+++ TEXTO DE LEITURA
Domingo, 11.09.11

Ler não é ler. Ler é viver.

Erros capitais da leitura

 

Paulo José Miranda

 

Julgamos que pelo fato de aprendermos a ler desde muito cedo, a juntar as letras, a formar palavras que juntamos a outras e a entender palavras e frases, que sabemos ler qualquer coisa. Pois nada mais errado. Para tudo é necessário uma preparação específica e a leitura não é menos do que tudo o resto.

 

Sempre fico fascinado quando qualquer pessoa julga que pode apreciar uma peça de teatro, um poema como qualquer outro, mas sabe que não pode correr a maratona e, ainda que a consiga correr, sabe que não a consegue correr com os melhores. Ou seja, quando se trata do corpo, aceitamos facilmente que outros podem ser melhores do que nós, porque se prepararam para isso, mas quando se trata de ler um texto, de apreciar uma obra de arte, não.

 

Há textos que oferecem ao leitor a mesma resistência que a maratona.

 

Por exemplo, a Crítica da Razão Pura, de Kant, a Fenomenologia do Espírito, de Hegel, o Ser e Tempo, de Heidegger. O leitor aqui chegado a estas páginas, ou já fez muito treino, e treino específico, ou não vai conseguir ultrapassar a primeira página, quanto mais os 42 km de livro que tem pela frente. Mas não se julgue que é pelo fato de se tratar de textos filosóficos, de textos de filosofia, que o leitor encontra essa resistência e assume a sua incapacidade. Nem sequer de ser de filosofia alemã, pois o leitor assim que chega às páginas de Nietzsche, mesmo que nunca tenha corrido uma página de filosofia sequer, julga-se apto a lançar-se estrada a fora até ao fim do texto. O mesmo se passa com Platão, por exemplo. E também com o chamado segundo Wittgenstein.

 

Se isto é assim com os filósofos, por maioria de razão será com poetas e escritores. Esses, então, não oferecem resistência (com exceção de alguns casos raros). Assim, o leitor diante da maratona do poema ou do romance lança-se estrada fora e não admite que haja algum outro leitor mais preparado do que ele. Nem pensar! Aliás, é porque ele pensa, que não admite que outro pense melhor do que ele.

 

Depois abundam essas teorias de trazer pelos cafés e pelos bares: não há interpretações melhores, há interpretações. Lá está o iniciado na arte de pôr o pé na estrada a não admitir que alguém que já fez milhares de quilômetros possa correr melhor do que ele. Nem pensar! Evidentemente, o tempo de vôo não é garante de melhor leitura. Mas a falta de tempo de vôo deveria conferir mais humildade.
++++++
+++ REGISTROS DE DADOS
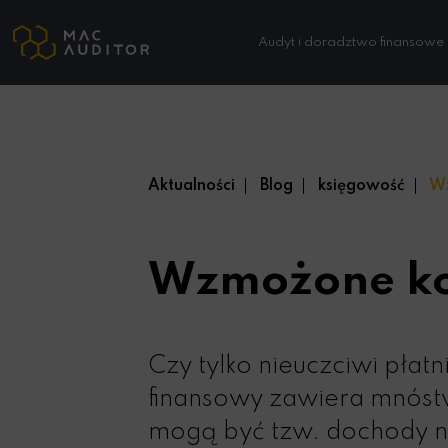
Audyt i doradztwo finansowe
Aktualności
Blog
księgowość
Wz
Wzmożone ko
Czy tylko nieuczciwi płat
finansowy zawiera mnóst
mogą być tzw. dochody ni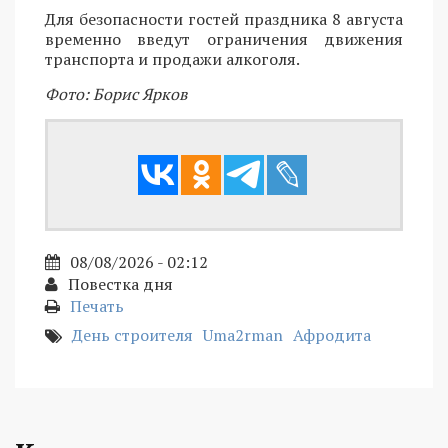
Для безопасности гостей праздника 8 августа
временно введут ограничения движения
транспорта и продажи алкоголя.
Фото: Борис Ярков
08/08/2026 - 02:12
Повестка дня
Печать
День строителя
Uma2rman
Афродита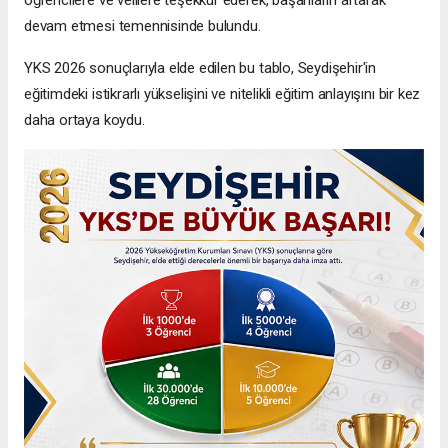
devam etmesi temennisinde bulundu.
YKS 2026 sonuçlarıyla elde edilen bu tablo, Seydişehir'in
eğitimdeki istikrarlı yükselişini ve nitelikli eğitim anlayışını bir kez
daha ortaya koydu.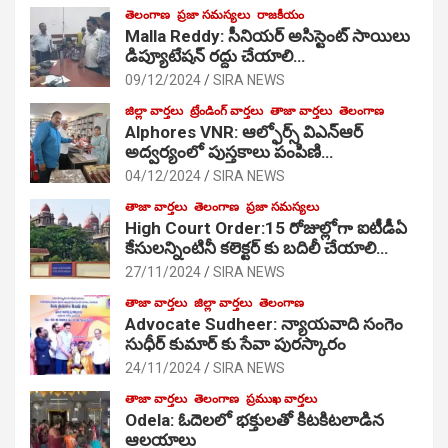
తెలంగాణ
ప్రజా సమస్యలు
రాజకీయం
Malla Reddy: సీనియర్ అసిస్టెంట్ సాయిలు
డిప్యూటేషన్ రద్దు చేయాలి…
09/12/2024
SIRA NEWS
జిల్లా వార్తలు
ట్రేండింగ్ వార్తలు
తాజా వార్తలు
తెలంగాణ
Alphores VNR: ఆల్ఫోర్స్ విఎన్ఆర్
అద్వర్యంలో పుస్తకాలు పంపిణి…
04/12/2024
SIRA NEWS
తాజా వార్తలు
తెలంగాణ
ప్రజా సమస్యలు
High Court Order:15 రోజుల్లోగా ఐటీడీఏ
కేసులన్నింటినీ కలెక్టర్ కు బదిలీ చేయాలి…
27/11/2024
SIRA NEWS
తాజా వార్తలు
జిల్లా వార్తలు
తెలంగాణ
Advocate Sudheer: న్యాయవాది సంగెం
సుధీర్ కుమార్ కు సేవా పురస్కారం
24/11/2024
SIRA NEWS
తాజా వార్తలు
తెలంగాణ
ప్రముఖ వార్తలు
Odela: ఓదెల‌లో భక్తులతో కిటకిటలాడిన
ఆల‌యాలు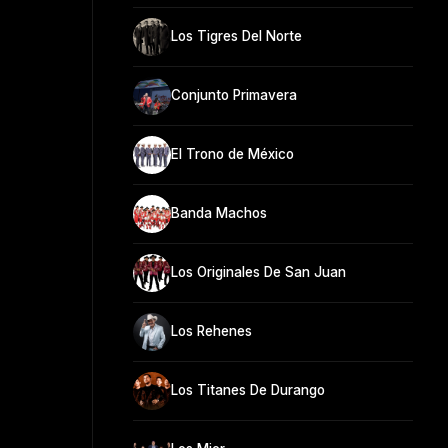
Los Tigres Del Norte
Conjunto Primavera
El Trono de México
Banda Machos
Los Originales De San Juan
Los Rehenes
Los Titanes De Durango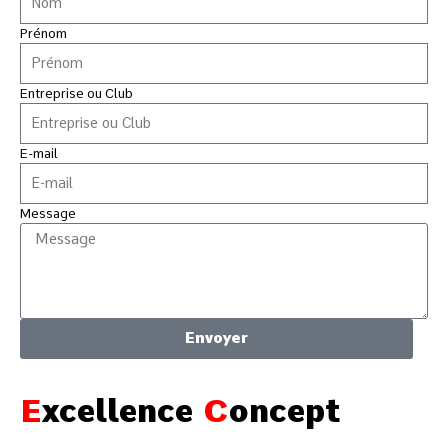
Prénom
Entreprise ou Club
E-mail
Message
Envoyer
E
xcellence
C
oncept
++++++
— PEDIDO DE TRABALHO —
Liste todos os filósofos mencionados pelo nome no texto de leitura.

— RESPOSTA —
Kant, Hegel, Heidegger, Nietzsche, Platão, Wittgenstein